• _Source document_:
********

Fig. 6 (A) Normalized XAS spectra of the crystalline precursor Ni-struvite (NIS), time series of thermally treated Ni-struvite and hydrothermally synthesized crystalline Ni-dittmarite (NID) compared with multiple M²⁺ (M = Ni²⁺, Co²⁺) standards (only the Ni-foil is shown for clarity) with detailed view of the pre-peak region; (B) Fourier-transformed Ni spectra plotted in the R-space; (C) (010) crystal plane of Ni-struvite structure space group Pmn2₁ with a black dashed line of potential near spherical micropores inside the structure and amorphous phase.

The XANES region (Fig. 6A) clearly proves the exclusive presence of bivalent Ni²⁺ and/or Co²⁺ species in the materials. No indications of oxidation to Ni³⁺or Co³⁺ were observed either in the pure endmember or in the bicationic solid solutions. Quantitative pre-peak integration results A_pp (area of pre-peak) were calculated for comparison of the distortion in the first coordination sphere (ESI: Fig. S14, Tables S7–S9†). Ni exhibits a slightly higher degree of distortion in the amorphous phase than in the precursor Ni-struvite, which is visible through higher pre-peak intensities (Ni-struvite: A_pp (t = 0 min) = 0.0250(1), A_pp (t = 150 min) = 0.0298(1), ESI: Fig. S14, Table S7†).

Looking at the pre-peak region of Ni_xCo_1−x-struvite mixtures and their heated mixtures, Ni²⁺ forms a near-ideal octahedral coordination in the crystalline Ni_xCo_1−x-struvite structure and in the heated products regardless of the Ni#, as is indicated by a low pre-peak intensity (ESI: Fig. S14, Tables S8 and S9†). In contrast, Co²⁺ shows a slightly higher degree of distortion with increasing Ni content in the struvite structure (precursor Ni_0.8Co_0.2-struvite and A_pp = 0.032(2) vs. Ni_0.2Co_0.8-struvite and A_pp = 0.025(1)). Similarly, the degree of distortion increases with higher Ni# in the heated products (heated Ni_0.8Co_0.2-struvite A_pp = 0.046(2) vs. heated Ni_0.2Co_0.8-struvite A_pp = 0.034(2)). Based on the XRD results (Fig. 2), Ni_xCo_1−x-struvites decompose to the amorphous phase, as a single phase in Ni-rich compositions above Ni# > 0.5 and as a secondary phase at values of 0.2 < Ni# ≤ 0.5. Following on that, Co-dittmarite recrystallizes at Ni# ≥ 0.5 as a primary phase and it is the only occurring phase below Ni# < 0.2 (ESI: Tables S8 and S9†). Hence, Ni²⁺ tends to be incorporated in the amorphous phase, while Co²⁺ favors the crystalline M-dittmarite structure. Surprisingly, the distortion degree of Ni²⁺ barely changes in all observed structures, in the precursor M-struvite, M-dittmarite or in the amorphous phase. In contrast, Co²⁺ forms a more distorted non-centrosymmetric coordination environment than Ni²⁺ in the pure compounds and the distortion increases even more in the mixed Ni_xCo_1−x- ones with higher Ni content (ESI: Tables S8 and S9†).

********

• _Material_:
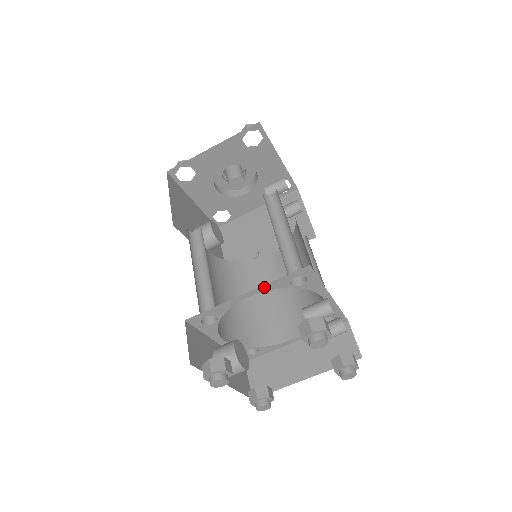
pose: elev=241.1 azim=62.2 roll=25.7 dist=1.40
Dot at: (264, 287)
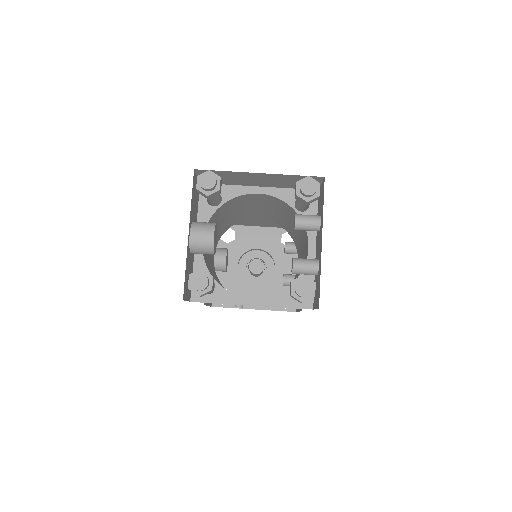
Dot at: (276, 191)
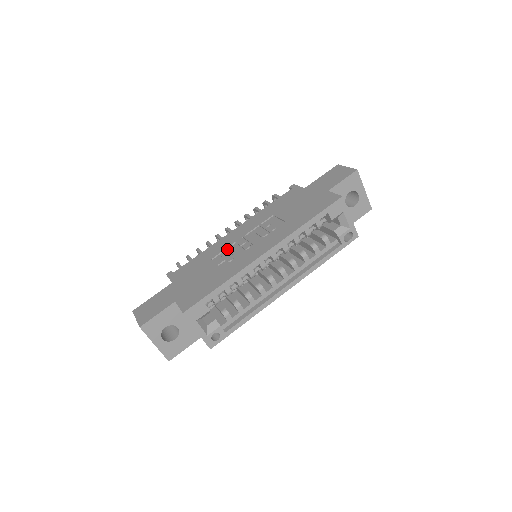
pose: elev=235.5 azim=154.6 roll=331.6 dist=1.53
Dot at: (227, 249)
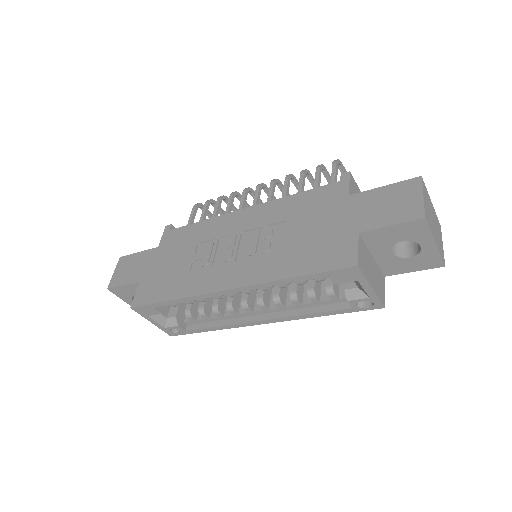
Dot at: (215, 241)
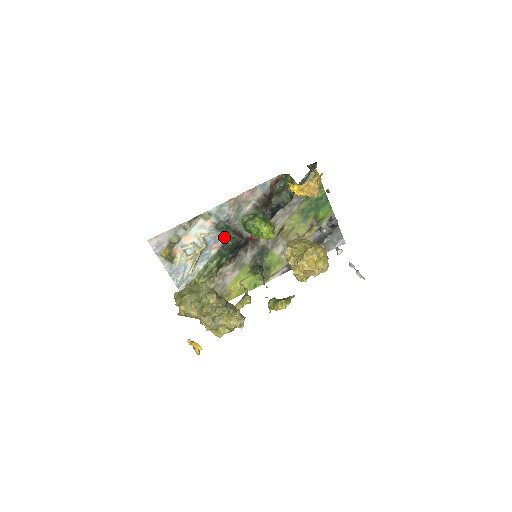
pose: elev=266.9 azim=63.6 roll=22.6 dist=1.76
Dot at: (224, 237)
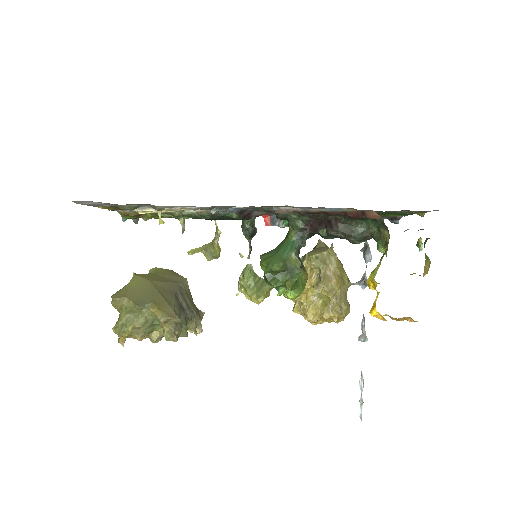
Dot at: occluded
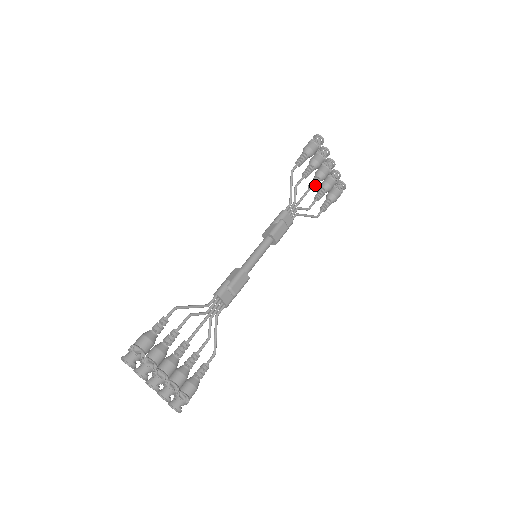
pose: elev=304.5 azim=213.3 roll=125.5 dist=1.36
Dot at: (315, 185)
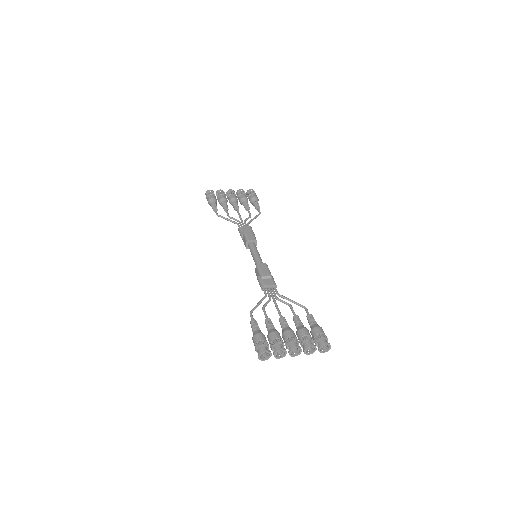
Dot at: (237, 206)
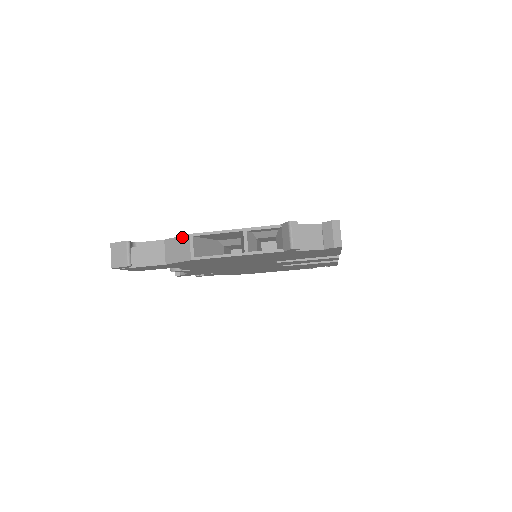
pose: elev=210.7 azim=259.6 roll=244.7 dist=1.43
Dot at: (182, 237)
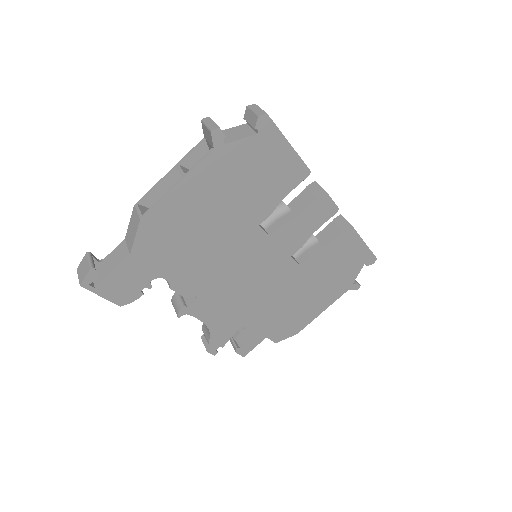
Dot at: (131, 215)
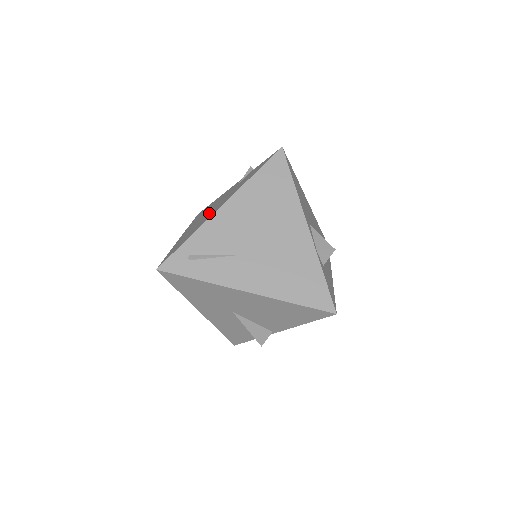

********

• _Instructions to follow_: Return the span of the excerpt on struvite spectra between "Fig. 6 (A) Normalized" and "and amorphous phase.", inclusive. Rely solely on the excerpt on struvite spectra.

• _Written reply_:
Fig. 6 (A) Normalized XAS spectra of the crystalline precursor Ni-struvite (NIS), time series of thermally treated Ni-struvite and hydrothermally synthesized crystalline Ni-dittmarite (NID) compared with multiple M²⁺ (M = Ni²⁺, Co²⁺) standards (only the Ni-foil is shown for clarity) with detailed view of the pre-peak region; (B) Fourier-transformed Ni spectra plotted in the R-space; (C) (010) crystal plane of Ni-struvite structure space group Pmn2₁ with a black dashed line of potential near spherical micropores inside the structure and amorphous phase.